On 9 October Greenpeace International executive director Kumi Naidoo wrote to President Putin. He offered to go to Moscow to meet him to try to get the 28 Greenpeace activists and the two journalists out of prison.
In the letter, Naidoo offered to move to Russia and guarantee the activists will behave well if they are let out of prison until the trial. He said that Greenpeace does not say that its activists are ‘above the law’ and that there was a similar protest last year ‘seen by the Russian coast guard. They said they would not do anything about it when Gazprom asked them to because they understood that there was no danger to people or property’.

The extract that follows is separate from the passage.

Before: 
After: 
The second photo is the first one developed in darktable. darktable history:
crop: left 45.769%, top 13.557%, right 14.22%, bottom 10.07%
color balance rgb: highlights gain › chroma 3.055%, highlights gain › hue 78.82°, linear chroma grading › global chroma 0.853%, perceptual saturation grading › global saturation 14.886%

The Greenpeace director also said of Putin that ‘you have said before that you admire groups like Greenpeace. If our friends are released from prison until the trial, I offer myself as security that the 28 Greenpeace International activists will stand trial to defend their peaceful protest according to the criminal code of Russia.’
'A day after the arrest of the activists, the UN gave its latest warning about climate change. This is a threat to all of us, to your country, my country and the world. The report, by our greatest scientists, says that we must not look for and burn more fossil fuels. That is why the protesters needed to do what they did. And they were peaceful and respectful of your country’.
There have been demonstrations around the world to show support for the activists, to ask for their release, to end to the repression of peaceful protest, and also to ask for a permanent ban on Arctic off-shore oil drilling. Greenpeace International is campaigning against the “Arctic oil rush”. Companies like Shell, BP, Exxon, Gazprom and Rosneft hope to get a lot of money from this. But it will be very bad for the Arctic environment. Humanity must not burn more oil.